Infants born preterm have reduced autonomic function compared with their full-term peers and also face possible serious neurodevelopmental impairment later in life. But is there a difference in autonomic nervous system function for full-term babies after undergoing labor compared with infants delivered via cesarean section (C-section)?

A team from the Children’s National Inova Collaborative Research Program (CNICA) – a research collaboration between Children’s National in Washington, D.C., and Inova Women’s and Children’s Hospital in Virginia – set out to answer that question in a paper published online July 30, 2019, in Scientific Reports.

They enrolled newborns who had experienced normal, full-term pregnancies and recorded their brain function and heart performance when they were about 2 days old. Infants whose conditions were fragile enough to require observation in the neonatal intensive care unit were excluded from the study. Of 167 infants recruited for the prospective cohort study, 118 newborns had sufficiently robust data to include them in the research.  Of these newborns:

  • 62 (52.5%) were born by vaginal delivery
  • 22 (18.6%) started out with vaginal delivery but ultimately switched to C-section based on failure to progress, failed labor induction or fetal intolerance to labor
  • And 34 (28.8%) were born by elective C-section.

The CNICA research team swaddled infants for comfort and slipped electrode nets over their tiny heads to simultaneously measure heart rate variability and electrocortical function through non-invasive techniques.

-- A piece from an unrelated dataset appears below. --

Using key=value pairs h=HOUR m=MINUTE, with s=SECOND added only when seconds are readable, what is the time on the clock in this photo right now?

The team hypothesized that infants who had been exposed to labor would have enhanced autonomic tone and higher cortical electroencephalogram (EEG) power than babies born via C-section.

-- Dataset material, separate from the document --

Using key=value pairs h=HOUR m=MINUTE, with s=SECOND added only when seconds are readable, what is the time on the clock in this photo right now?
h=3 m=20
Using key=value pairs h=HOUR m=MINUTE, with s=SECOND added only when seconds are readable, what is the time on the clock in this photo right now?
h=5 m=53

“In a low-risk group of babies born full-term, the autonomic nervous system and cortical systems appear to function well regardless of whether infants were exposed to labor prior to birth,” says Sarah B. Mulkey, M.D., Ph.D., a fetalneonatal neurologist in the Division of Fetal and Transitional Medicine at Children’s National and the study’s lead author.

However, infants born by C-section following a period of labor had significantly increased accelerations in their heart rates. And the infants born by C-section during labor had significantly lower relative gamma frequency EEG at 25.2 hours old compared with the other two groups studied.

“Together these findings point to a possible increased stress response and arousal difference in infants who started with vaginal delivery and finished delivery with C-section,” Dr. Mulkey says. “There is so little published research about the neurologic impacts of the mode of delivery, so our work helps to provide a normal reference point for future studies looking at high-risk infants, including babies born preterm.”

Because the research team saw little differences in autonomic tone or other EEG frequencies when the infants were 1 day old, future research will explore these measures at different points in the newborns’ early life as well as the role of the sleep-wake cycle on heart rate variability.

In addition to Dr. Mulkey, study co-authors include Srinivas Kota, Ph.D., Rathinaswamy B. Govindan, Ph.D., Tareq Al-Shargabi, MSc, Christopher B. Swisher, BS, Laura Hitchings, BScM, Stephanie Russo, BS, Nicole Herrera, MPH, Robert McCarter, ScD, and Senior Author Adré  J. du Plessis, M.B.Ch.B., MPH, all of Children’s National; and Augustine Eze Jr., MS, G. Larry Maxwell, M.D., and Robin Baker, M.D., all of Inova Women’s and Children’s Hospital.

Financial support for research described in this post was provided by the National Institutes of Health National Center for Advancing Translational Sciences under award numbers UL1TR001876 and KL2TR001877.